De fotografie van Alain Janssens is wat we nodig hebben om de modieuze burn-out te vermijden.
Intimiteit gaat over dingen die nauw aan onze individualiteit en ons gevoelsleven verbonden zijn. Die uiten zich slechts moeizaam in woorden, zoals in poëzie maar bij een fotograaf of schilder worden ze, vaak even moeizaam, omgezet in beelden. Het is niet iedereen gegeven om de juiste onderwerpen en middelen te vinden om in fotografie die intimiteit weer te geven.
Alain Janssens (Luik, 1956) is nu al ruim dertig jaar aanwezig in het tentoonstellingsbeeld vooral in Brussel en Wallonië. In Vlaanderen is hij onterecht een vrijwel nobele onbekende. In het zuiden van het land zijn Jean-Louis Vanesch en zijn echtgenote Lucia Radochonska verwante zielen en ook zij tonen in hun werk een vorm van intimiteit. Alle drie hebben ze gemeen dat zij hun onderwerpen vinden in hun onmiddellijke nabijheid, hun woning, hun tuin, de mensen die ze liefhebben, de dieren in de omgeving. Bovendien werken ze uitsluitend in zwart-wit en (voorlopig althans) nog op negatieffilm.
Het specifieke bij Alain Janssens is dat hij ook poëzie schrijft, korte, aan de Haïku verwante teksten. Heel typisch is bijvoorbeeld : de randen van de schaduw / daar waar ik mezelf vergeet / ontstaat de plek. Deze tekst vertolkt perfect de zin van zijn fotografie. Hij zoekt de kleine gewone dingen op, een boom, een blad, een bloem, een gelaat, brengt het schaduwspel in beeld en speelt met licht en schaduw. Die vorm van verstilde fotografie staat haaks op het schreeuwerige dat we vandaag in kleur zo vaak te zien krijgen. Maar het is net die vorm van intimiteit die de toeschouwer kan raken omdat hij/zij er de atmosfeer in herkent die rust brengt en uitnodigt tot reflectie. Het is wat we vandaag missen en toch nodig hebben om de modieuze burn-out te vermijden. Vanuit dat standpunt is zijn fotografie actueel, ze beantwoordt aan een onuitgesproken nood aan rust.

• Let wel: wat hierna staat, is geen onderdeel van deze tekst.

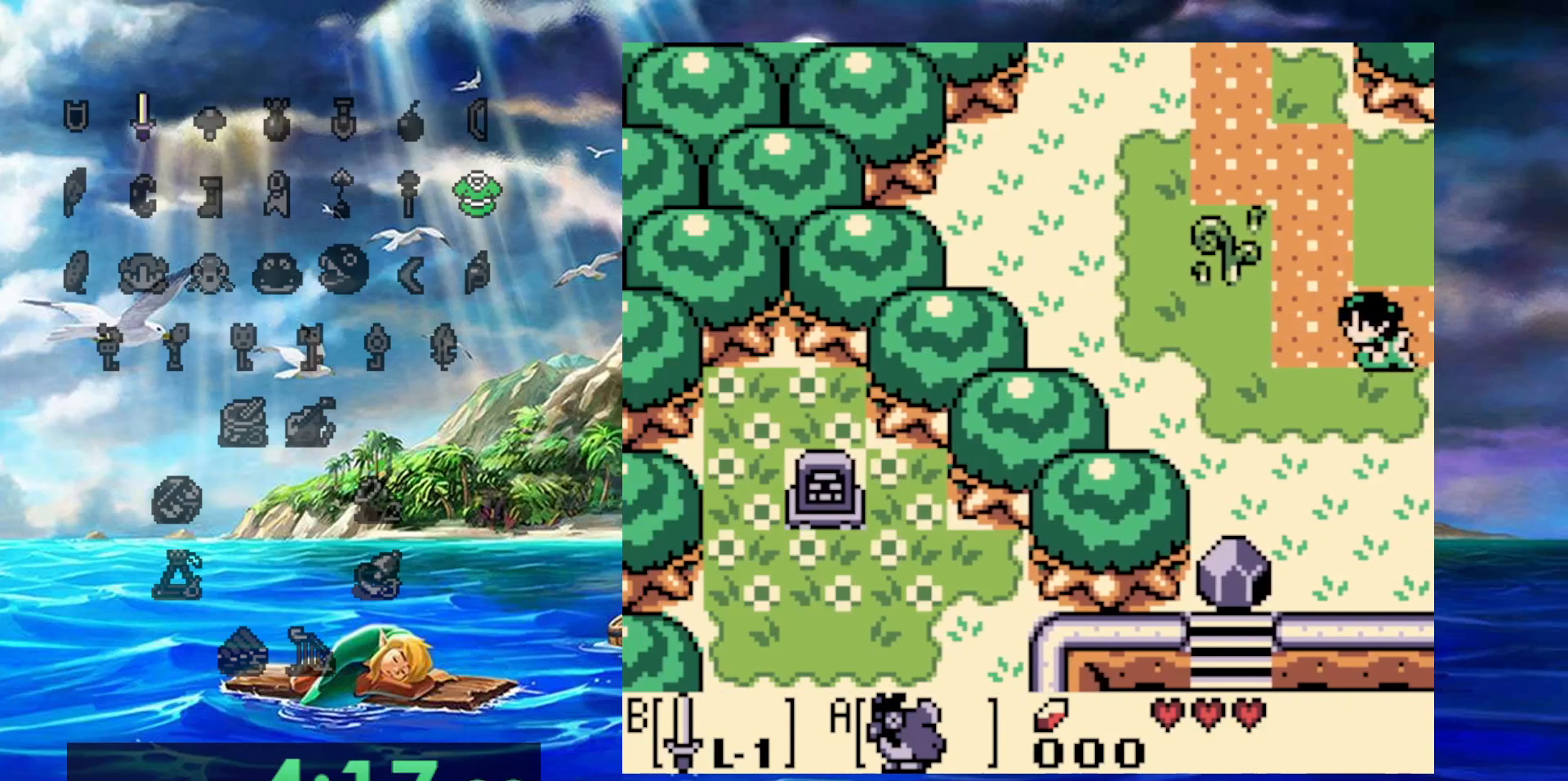
{"dt_ms": 500, "buttons": ["DPAD_UP"], "events": []}
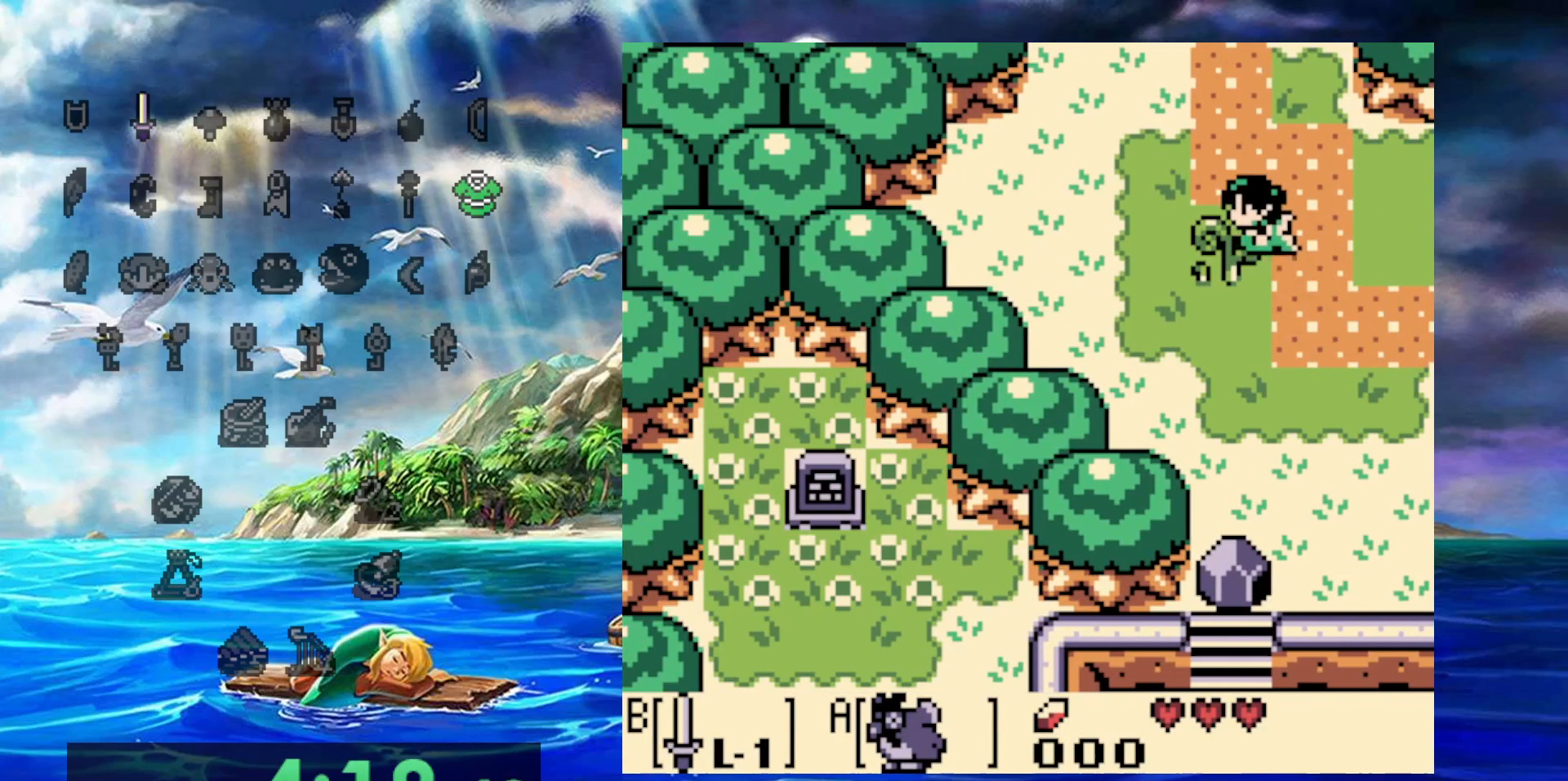
{"dt_ms": 500, "buttons": ["DPAD_UP"], "events": []}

Fotografie, zoals Janssens die beoefend, is behalve dan misschien therapeutisch ook esthetisch. Ze biedt schoonheid binnen de begrenzing van het alledaagse en put daaruit haar beeldende kracht. Want, we moeten niet benauwd zijn om schoonheid weer in onze woordenschat op te nemen wanneer het over kunst gaat. Die esthetiek overstijgt echter nooit de inhoud, ik zou haast zeggen dat die inhoud fundamenteel is om tot esthetiek te komen. Om duidelijk te zijn : een beeld wordt gekozen om een gedachte, een gevoelen plastisch uit te drukken. Wanneer dat beeld beantwoord aan de normen die de fotograaf, met zijn ervaring, zichzelf gesteld heeft is het welhaast zeker dat de toeschouwer er door geraakt wordt en zo deelnemer wordt aan de gedachtegang van de kunstenaar. De titel van de tentoonstelling vat dat goed samen : Nergens en overal (Nulle part et partout). Het duidt op de universaliteit van het gewone dat een aandachtig en gevoelig individu overal kan vinden wanneer hij/zij met open oog door de omgeving stapt en die zo gewoon is dat ze niet opvalt.
Dit is fotografie zonder veel bravoure, zonder technische hoogstandjes maar met veel liefde gemaakt. En respect voor mens en natuur en voor hen die het werk bekijken.